# Cutting out I/O shield



## tanusgreystar (Apr 18, 2007)

I have a Gateway pc that I was going to throw in a new mb into, but I found that the I/O shield is part of the case. It's not separate. Is there something I can use to cut it out of the case and put my own shield in??


----------



## Old Rich (May 31, 2007)

You should be able to use a dremil . . while you are cutting, mark the outline of the new shield . . it is likely a different size.

The other issues you will have are the front power connectors and maybe a Gateway proprietary Power Supply


----------



## tanusgreystar (Apr 18, 2007)

I do have a replacement PSU. 500w. The Gateway has a 160w! Crazy. Hopefully the new one fits. Yeah the front connectors may be tricky. How much is a dremil?


----------



## magnethead (Mar 18, 2006)

usually they're snap in or screw-in. But agreed, a dremil or other metal abrasive cutting tool is probably best choice.


----------



## Old Rich (May 31, 2007)

tanusgreystar said:


> I do have a replacement PSU. 500w. The Gateway has a 160w! Crazy. Hopefully the new one fits. Yeah the front connectors may be tricky. How much is a dremil?


Mine was a gift so I don't really know


----------



## derek_jones_36 (Nov 9, 2008)

To cut out an I/O shield I would go with a pair of heavy duty snips like you would use to cut through things like metal conduit or even fencing. Something even like this below might help. Once you get the initial cut from a metal punch or even from the snips you can slowly cut around it. Metal Snips are made for pretty heavy duty cutting.

Jones


http://www.homedepot.ca/webapp/wcs/...atchallpartial&Dx=mode+matchallpartial&s=true


----------



## tanusgreystar (Apr 18, 2007)

Thanks!


----------



## magnethead (Mar 18, 2006)

On the gateway case for GX260, I had the same deal. a pair of wire cutters, needle nose pliers, and standard pliers did the job.

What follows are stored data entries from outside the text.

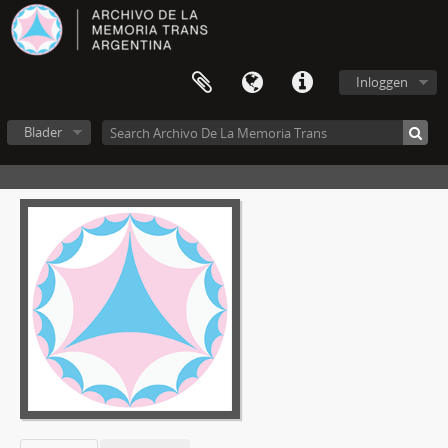
Inloggen
Blader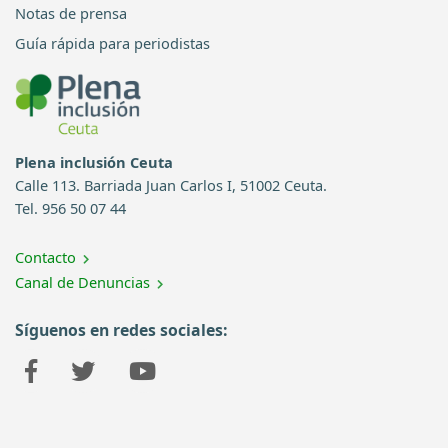
Notas de prensa
Guía rápida para periodistas
Plena inclusión Ceuta
Calle 113. Barriada Juan Carlos I, 51002 Ceuta.
Tel. 956 50 07 44
Contacto
Canal de Denuncias
Síguenos en redes sociales:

if you peel off the black felt deal, you'll find it's even stupider easy. I peeled it off and was like "oh wow. cake"


----------



## emosun (Oct 4, 2006)

What gateway model is it? I have an old gateway thats got the same 160w powersuplly and it still works. I can't belive it actually runs on that.


----------



## tanusgreystar (Apr 18, 2007)

emosun said:


> What gateway model is it? I have an old gateway thats got the same 160w powersuplly and it still works. I can't belive it actually runs on that.


It's a 500X music pc. It ha s a P4 2.26ghz cpu.


----------